Words: Chris Ralph
Photos: Phil Wisewould
What is this racing class?
The Group N (Historic Touring Cars) category was introduced in the early 1980s by the Confederation of Australian Motor Sport (CAMS, now known as Motorsport Australia) to reflect the pre-1972 ‘Golden Age’ of touring car racing.
All but a handful of the original race machines from that era have disappeared, so today’s cars are mostly replicas built to strict CAMS/MA rules, which you can read at motorsport.org.au.
Old, older, oldest…
We’ll start with the oldest cars first.
- Group Na (pre-1957): For cars available in Australia - ‘Humpy’ Holdens, Ford Zephyrs, Jaguars, Austins, Simcas and Volkswagens, for example.
- Group Nb (1958-64): For makes and models with a proven overseas or Australian competition history - early Mustangs and Falcons, Cortinas, FE to EH Holdens, Minis, Alfa Romeos, Hillmans, Volvos, Triumphs, Jags, Valiants and more.
- Group Nc (1965-72): For cars with an Australian competition history - Boss and Fastback Mustangs, Camaros, Monaros and Toranas, big Falcons, Valiant Pacers and Chargers, as well as smaller Ford Escorts and Capris, Datsuns and BMWs, among others.
It’s not all about crossing the line first.
The magic of this class lies in its different shapes, sizes, weights, engines, drivetrains, braking and handling - from one of the most diversely interesting 20-year periods in automotive history.
As such, competition results are split into age and capacity classes. While roaring 600hp muscle cars lay rubber out the front, competition is just as intense down through the field as evenly-matched cars fight for trophies among themselves.
Older or less developed cars sometimes need more skill to carry speed around a circuit. The smiles are just as wide among the dueling “slower” drivers after a race, though; often the Club Championship is won by a driver from a smaller capacity class.
What sort of car should you think about?
Some competitors want a make and model they’ve loved all their life, others look for a competitive car in a popular class. If you know a particular make intimately and have access to competition parts, then that might be the one to build, for an extra sense of satisfaction.

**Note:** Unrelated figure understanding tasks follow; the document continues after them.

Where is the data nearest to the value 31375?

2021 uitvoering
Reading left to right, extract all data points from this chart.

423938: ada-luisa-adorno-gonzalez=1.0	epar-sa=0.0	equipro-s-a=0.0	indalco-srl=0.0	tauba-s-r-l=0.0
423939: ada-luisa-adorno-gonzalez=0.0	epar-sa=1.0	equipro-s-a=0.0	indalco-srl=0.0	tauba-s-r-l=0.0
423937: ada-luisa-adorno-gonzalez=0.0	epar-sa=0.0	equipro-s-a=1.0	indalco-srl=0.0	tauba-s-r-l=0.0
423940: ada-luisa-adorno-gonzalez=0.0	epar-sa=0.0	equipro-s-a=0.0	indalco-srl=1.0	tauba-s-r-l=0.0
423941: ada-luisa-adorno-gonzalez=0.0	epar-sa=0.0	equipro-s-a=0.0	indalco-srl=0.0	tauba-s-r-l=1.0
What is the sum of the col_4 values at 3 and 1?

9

But it’s a long road and many half-built cars languish in sheds.
It’s always quicker and more economical to buy an already CAMS-logbooked car after someone else has done the hard work! You’ll find suitable cars advertised with JUST CARS, on specialist websites such as my105.com.au, or directly through the Historic Touring Car Association of Victoria (HTCAV) at htcav.com.au, or on the HTCAV Facebook page.
Traps for the unwary? Budgets?
When 45+ year-old cars are modified beyond their original intent, care is needed. Every make and model has its strengths, but weaknesses can become more pronounced under racing conditions. However, the HTCAV or your local state historic touring car club has a bank of knowledge - often there’s a good, known car for sale.

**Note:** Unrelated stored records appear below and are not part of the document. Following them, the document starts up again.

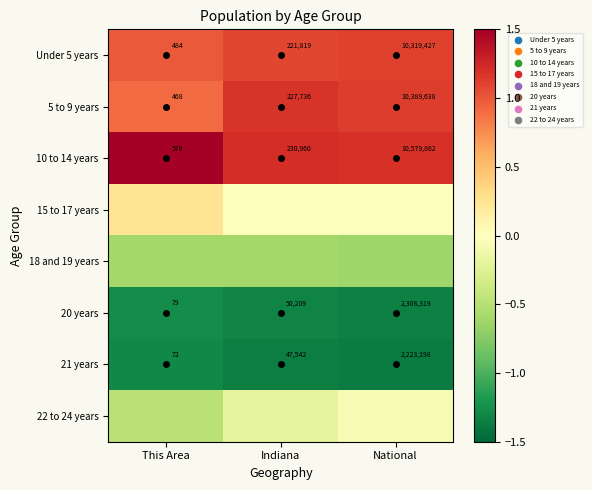

Is the value of 21 years at Indiana greater than the value of 20 years at National?

No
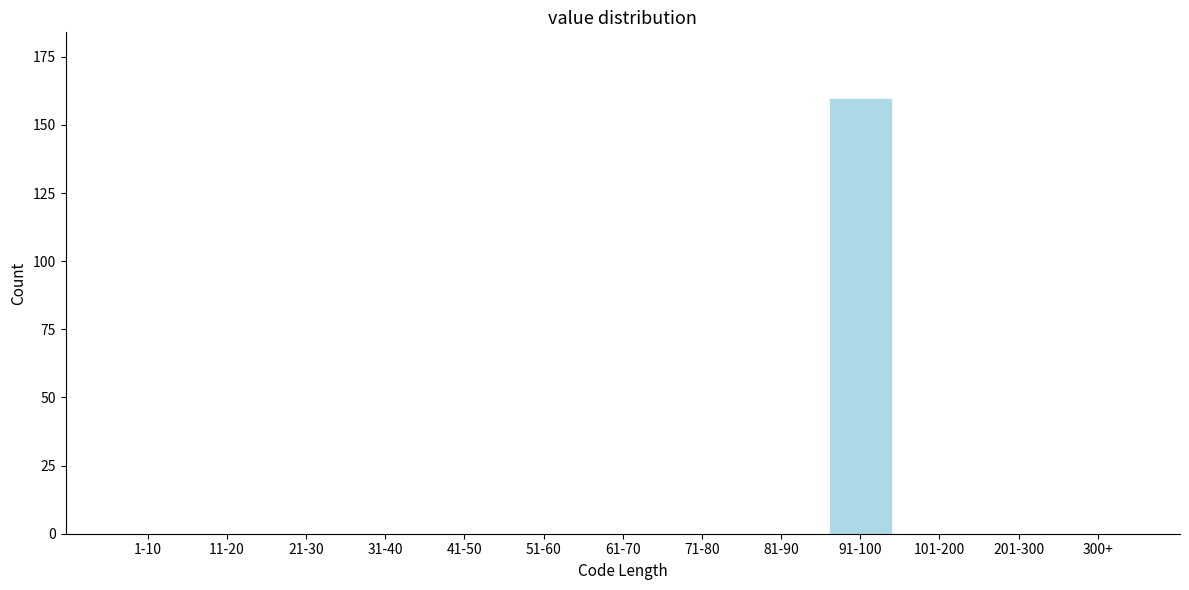

Reading left to right, list all the values displayed in this chart.

1-10=0	11-20=0	21-30=0	31-40=0	41-50=0	51-60=0	61-70=0	71-80=0	81-90=0	91-100=160	101-200=0	201-300=0	300+=0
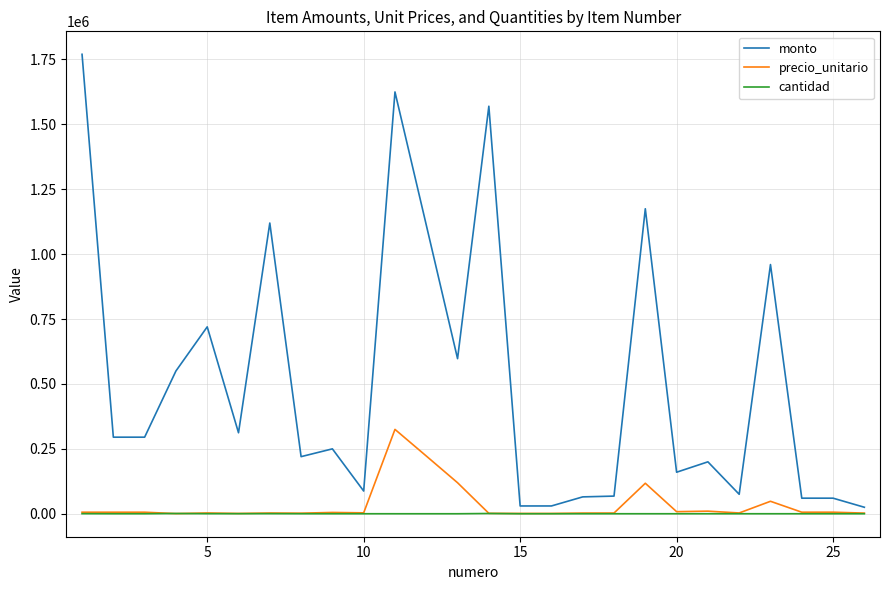

What is the highest value of the precio_unitario series?

325000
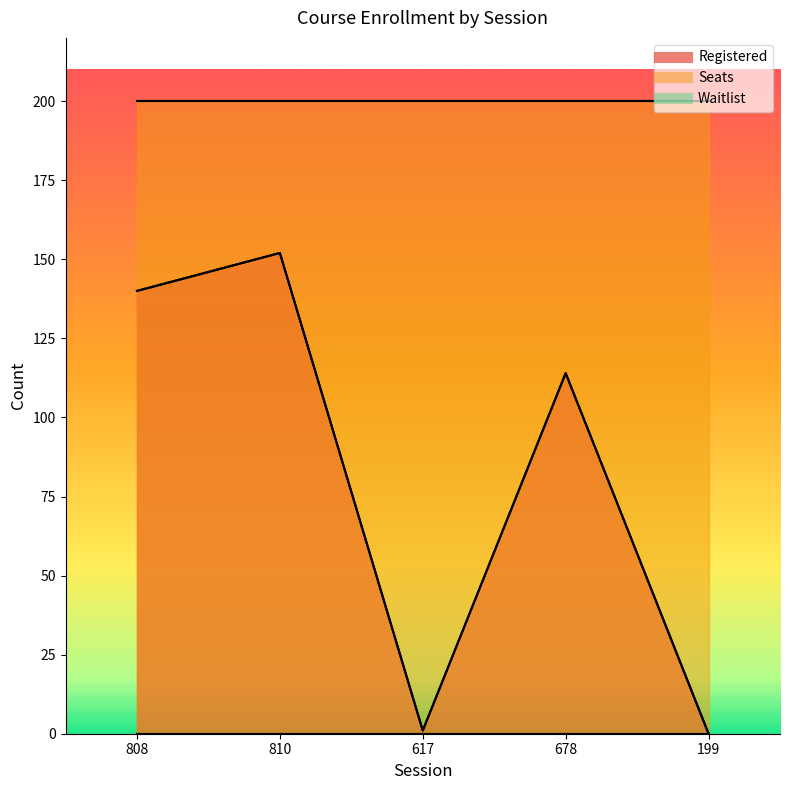

True or false: Registered and Waitlist cross at least once.

False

Historic touring is a welcoming community and you’ll never be short of advice. But there’s one golden rule - “don’t leap before you’ve listened”. Read the rules and talk to the experts first! You’ll be on the track sooner and for less money if you do.

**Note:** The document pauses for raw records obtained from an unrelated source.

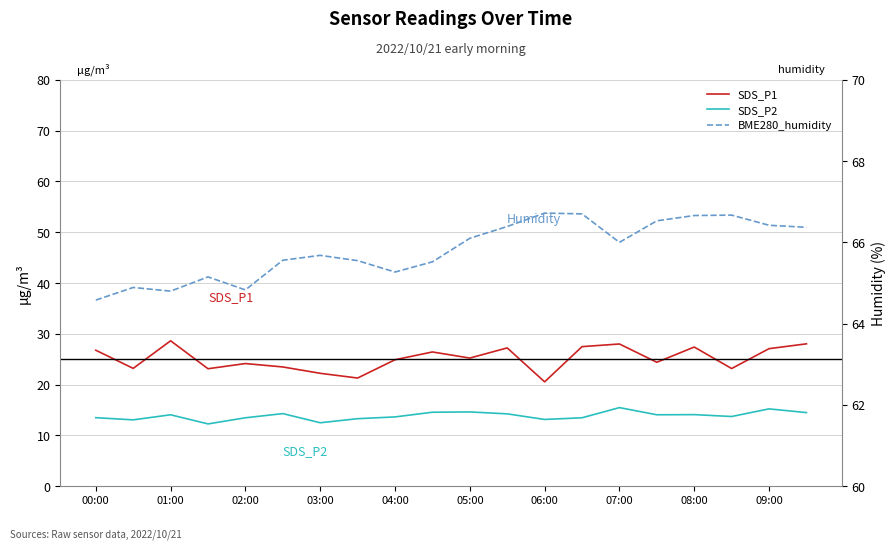

At how many categories does at least one series exceed 16?

20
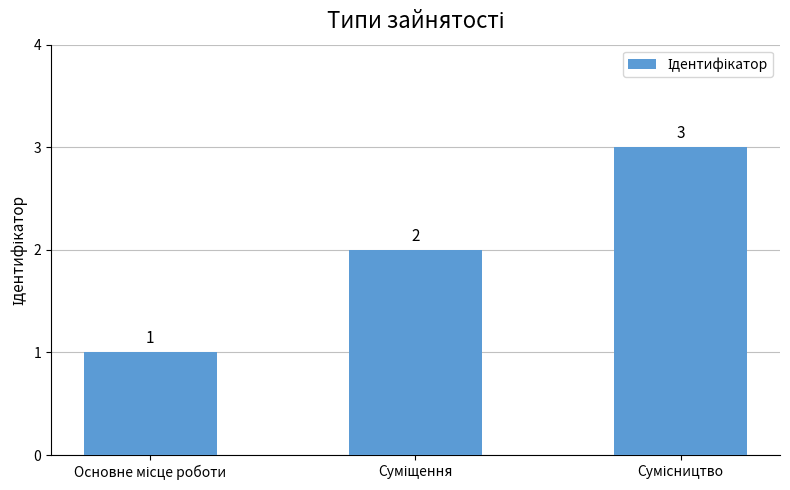

What is the value of the 2nd bar from the left?

2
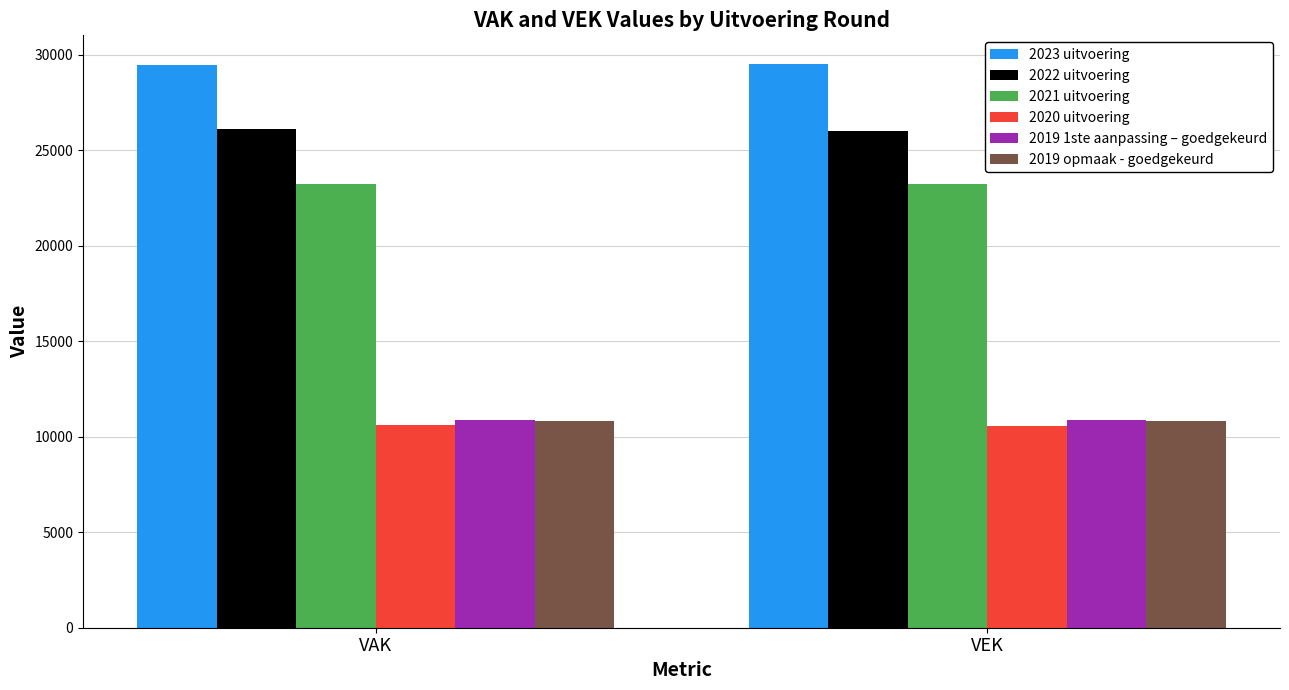

What is the sum of the 2022 uitvoering values at VAK and VEK?

52115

Motor racing is expensive (so are boats and horses!), but it is possible to get started with a competitive car for between $20-30,000, depending on the make and class you want to run in. Being classics, values are also more likely to go up than down...
Where to from here?
Whatever you choose to race, you’ll need membership of an approved club to start the process of getting your CAMS/MA licence (motorsport.org.au/membership/licence). If you don’t have one, the HTCAV will be delighted to help. Then you can enter a couple of sprint meetings to get your eye in and shake the car down before climbing into your suit and helmet.
Being part of the JUST CARS historic touring car tribe is a really satisfying way to enjoy life and release you from the travails of the everyday world. C’mon!